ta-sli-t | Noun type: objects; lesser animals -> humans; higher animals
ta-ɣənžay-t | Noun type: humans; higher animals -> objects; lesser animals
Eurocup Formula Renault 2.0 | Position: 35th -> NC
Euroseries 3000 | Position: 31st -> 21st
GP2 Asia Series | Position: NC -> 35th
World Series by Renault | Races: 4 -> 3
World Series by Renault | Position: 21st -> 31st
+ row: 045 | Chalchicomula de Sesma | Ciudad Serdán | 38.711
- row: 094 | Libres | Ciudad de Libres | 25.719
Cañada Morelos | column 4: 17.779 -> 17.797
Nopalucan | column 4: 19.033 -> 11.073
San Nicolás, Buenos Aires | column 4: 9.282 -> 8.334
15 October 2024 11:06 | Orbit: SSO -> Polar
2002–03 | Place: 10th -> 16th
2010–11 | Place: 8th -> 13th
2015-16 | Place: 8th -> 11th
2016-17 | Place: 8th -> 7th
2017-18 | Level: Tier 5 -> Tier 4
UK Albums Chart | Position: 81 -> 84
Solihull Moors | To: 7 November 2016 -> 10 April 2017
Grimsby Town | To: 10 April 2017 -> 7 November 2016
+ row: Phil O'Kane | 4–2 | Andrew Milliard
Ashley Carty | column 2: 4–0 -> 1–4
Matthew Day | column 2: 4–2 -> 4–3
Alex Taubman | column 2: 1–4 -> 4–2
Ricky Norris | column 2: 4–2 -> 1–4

=-=-=

**WHAT THE TASK ASKS:** Rewrite every line of the records above as a single numbered list, omitting any blank lines.

**CORRECT OUTPUT:**
1. ta-sli-t | Noun type: objects; lesser animals -> humans; higher animals
2. ta-ɣənžay-t | Noun type: humans; higher animals -> objects; lesser animals
3. Eurocup Formula Renault 2.0 | Position: 35th -> NC
4. Euroseries 3000 | Position: 31st -> 21st
5. GP2 Asia Series | Position: NC -> 35th
6. World Series by Renault | Races: 4 -> 3
7. World Series by Renault | Position: 21st -> 31st
8. + row: 045 | Chalchicomula de Sesma | Ciudad Serdán | 38.711
9. - row: 094 | Libres | Ciudad de Libres | 25.719
10. Cañada Morelos | column 4: 17.779 -> 17.797
11. Nopalucan | column 4: 19.033 -> 11.073
12. San Nicolás, Buenos Aires | column 4: 9.282 -> 8.334
13. 15 October 2024 11:06 | Orbit: SSO -> Polar
14. 2002–03 | Place: 10th -> 16th
15. 2010–11 | Place: 8th -> 13th
16. 2015-16 | Place: 8th -> 11th
17. 2016-17 | Place: 8th -> 7th
18. 2017-18 | Level: Tier 5 -> Tier 4
19. UK Albums Chart | Position: 81 -> 84
20. Solihull Moors | To: 7 November 2016 -> 10 April 2017
21. Grimsby Town | To: 10 April 2017 -> 7 November 2016
22. + row: Phil O'Kane | 4–2 | Andrew Milliard
23. Ashley Carty | column 2: 4–0 -> 1–4
24. Matthew Day | column 2: 4–2 -> 4–3
25. Alex Taubman | column 2: 1–4 -> 4–2
26. Ricky Norris | column 2: 4–2 -> 1–4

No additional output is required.